= Fred Collier =

Australian bass baritone (1885–1964)

Frederic or Frederick Redmond Collier (5 October 1885 – 14 October 1964) was an Australian bass baritone who had an international career in grand opera.

== History ==
Collier was born to Catherine Collier, née Redmond (died 21 August 1925) and Daniel Henry Collier (died 9 November 1923) at their home "Rotherhithe", Easey Street, Collingwood, Victoria. His father had a coach building business at 225 Johnston Street, Collingwood.

Collier had a fine baritone voice, and was a member of the choir of St Philip's Church of England, Collingwood, and took lessons from organist Arthur Nickson. From 1909 to 1919 he was a soloist at St Patrick's (Catholic) Cathedral.

In 1908 he competed successfully in a vocal competition run by the Australian Natives Association at the Athenaeum Hall, Melbourne. Two years later he married a fellow-competitor, Elsy Treweek (often spelled "Elsie"). They would later appear together in concerts.

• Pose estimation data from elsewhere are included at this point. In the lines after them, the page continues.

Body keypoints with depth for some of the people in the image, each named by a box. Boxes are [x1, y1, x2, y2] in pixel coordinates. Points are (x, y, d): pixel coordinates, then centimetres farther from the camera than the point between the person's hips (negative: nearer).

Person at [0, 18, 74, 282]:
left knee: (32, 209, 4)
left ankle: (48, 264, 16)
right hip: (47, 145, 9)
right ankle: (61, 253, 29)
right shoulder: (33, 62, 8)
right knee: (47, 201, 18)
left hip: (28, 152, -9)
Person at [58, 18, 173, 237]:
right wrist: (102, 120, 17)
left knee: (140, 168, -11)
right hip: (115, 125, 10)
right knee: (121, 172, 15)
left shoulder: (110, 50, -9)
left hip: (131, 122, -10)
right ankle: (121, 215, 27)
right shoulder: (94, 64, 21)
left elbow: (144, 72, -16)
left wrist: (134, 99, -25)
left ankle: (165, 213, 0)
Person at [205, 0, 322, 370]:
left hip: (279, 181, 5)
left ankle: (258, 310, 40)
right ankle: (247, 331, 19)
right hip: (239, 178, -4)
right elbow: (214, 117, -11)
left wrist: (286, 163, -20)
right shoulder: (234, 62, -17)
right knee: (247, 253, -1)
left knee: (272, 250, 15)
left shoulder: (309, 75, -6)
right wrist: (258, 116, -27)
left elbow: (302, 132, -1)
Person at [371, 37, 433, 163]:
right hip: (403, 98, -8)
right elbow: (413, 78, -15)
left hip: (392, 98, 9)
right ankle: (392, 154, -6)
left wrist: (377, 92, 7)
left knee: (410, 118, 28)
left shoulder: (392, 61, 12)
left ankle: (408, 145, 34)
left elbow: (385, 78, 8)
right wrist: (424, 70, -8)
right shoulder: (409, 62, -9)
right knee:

In 1919 he joined Frank Rigo's Grand Opera Company, appearing in La bohème alongside Guido Cacciali and A. C. Bartleman, with Vittorio Lois as Rodolfo. This company, which previously used an English libretto, had moved towards the Italian, only Collier, as Schaunard, singing in English.

In 1921 he left for London, and in 1922 was appointed principal bass-baritone with the British National Opera.
He returned to Melbourne in 1934, and in January 1935 played Mephistopheles to Browning Mummery's Faust at Sir Benjamin Fuller's Tivoli Theatre, Sydney.

In 1937 he played in Elija with the Melbourne Philharmonic Society under Bernard Heinze, Essie Ackland's first appearance in opera since her return to Australia.
Later that year he gave live concerts with Stella Power, broadcast on ABC radio.

== Family ==
Collier married the soprano Elsy Treweek (died 3 November 1953) on 13 January 1910.
They had a daughter on 5 November 1910.

A brother, W. G. Collier, was also a fine vocalist, a tenor trained by Arthur Nickson and A. C. Bartleman.

He was not related to Marie Collier.